** Opening Data to examine block **

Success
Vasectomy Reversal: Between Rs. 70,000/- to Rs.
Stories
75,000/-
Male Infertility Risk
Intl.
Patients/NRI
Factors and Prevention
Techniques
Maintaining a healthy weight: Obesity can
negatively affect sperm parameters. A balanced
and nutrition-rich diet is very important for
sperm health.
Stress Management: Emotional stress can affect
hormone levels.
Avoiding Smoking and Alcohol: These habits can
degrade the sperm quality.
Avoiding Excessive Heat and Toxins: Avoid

** Closing Data to examine block **

Work task
Wherever the word "sperm" appears in a line of the records, count that line. Say how many there are, with no other words.

Answer below
3